ASSIGNMENT ▸
Return the records as they stand. No picture is to be included.

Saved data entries
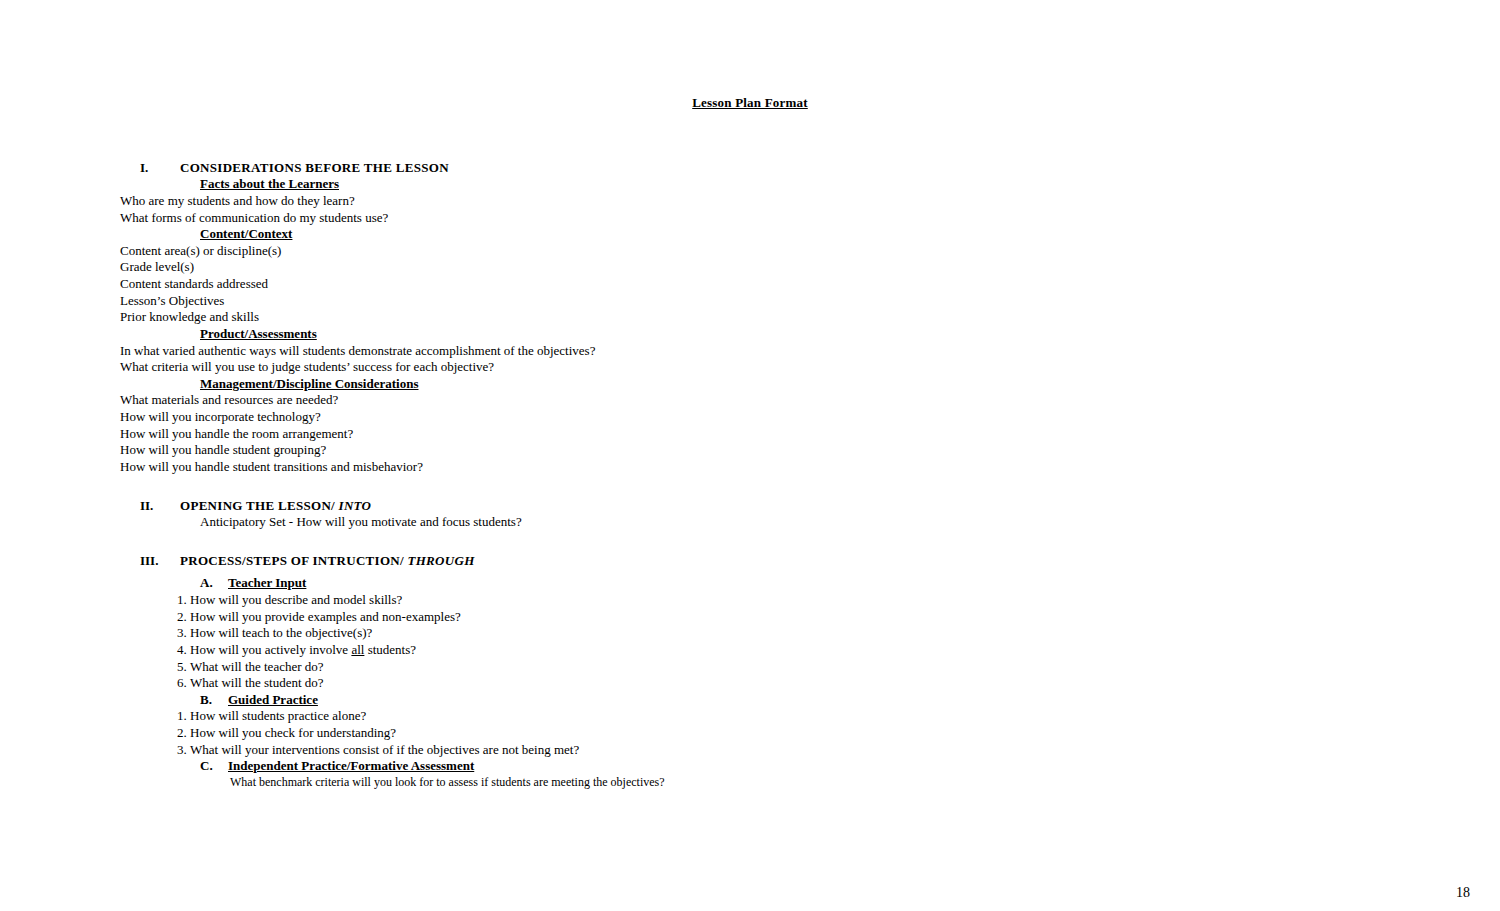Lesson Plan Format
I.
CONSIDERATIONS BEFORE THE LESSON
Facts about the Learners
Who are my students and how do they learn?
What forms of communication do my students use?
Content/Context
Content area(s) or discipline(s)
Grade level(s)
Content standards addressed
Lesson’s Objectives
Prior knowledge and skills
Product/Assessments
In what varied authentic ways will students demonstrate accomplishment of the objectives?
What criteria will you use to judge students’ success for each objective?
Management/Discipline Considerations
What materials and resources are needed?
How will you incorporate technology?
How will you handle the room arrangement?
How will you handle student grouping?
How will you handle student transitions and misbehavior?
II.
OPENING THE LESSON/ INTO
Anticipatory Set - How will you motivate and focus students?
III.
PROCESS/STEPS OF INTRUCTION/ THROUGH
A.
Teacher Input
How will you describe and model skills?
How will you provide examples and non-examples?
How will teach to the objective(s)?
How will you actively involve all students?
What will the teacher do?
What will the student do?
B.
Guided Practice
How will students practice alone?
How will you check for understanding?
What will your interventions consist of if the objectives are not being met?
C.
Independent Practice/Formative Assessment
What benchmark criteria will you look for to assess if students are meeting the objectives?
18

ANSWER BOX ▸
Lesson Plan Format
I.
CONSIDERATIONS BEFORE THE LESSON
Facts about the Learners
Who are my students and how do they learn?
What forms of communication do my students use?
Content/Context
Content area(s) or discipline(s)
Grade level(s)
Content standards addressed
Lesson’s Objectives
Prior knowledge and skills
Product/Assessments
In what varied authentic ways will students demonstrate accomplishment of the objectives?
What criteria will you use to judge students’ success for each objective?
Management/Discipline Considerations
What materials and resources are needed?
How will you incorporate technology?
How will you handle the room arrangement?
How will you handle student grouping?
How will you handle student transitions and misbehavior?
II.
OPENING THE LESSON/ INTO
Anticipatory Set - How will you motivate and focus students?
III.
PROCESS/STEPS OF INTRUCTION/ THROUGH
A.
Teacher Input
How will you describe and model skills?
How will you provide examples and non-examples?
How will teach to the objective(s)?
How will you actively involve all students?
What will the teacher do?
What will the student do?
B.
Guided Practice
How will students practice alone?
How will you check for understanding?
What will your interventions consist of if the objectives are not being met?
C.
Independent Practice/Formative Assessment
What benchmark criteria will you look for to assess if students are meeting the objectives?
18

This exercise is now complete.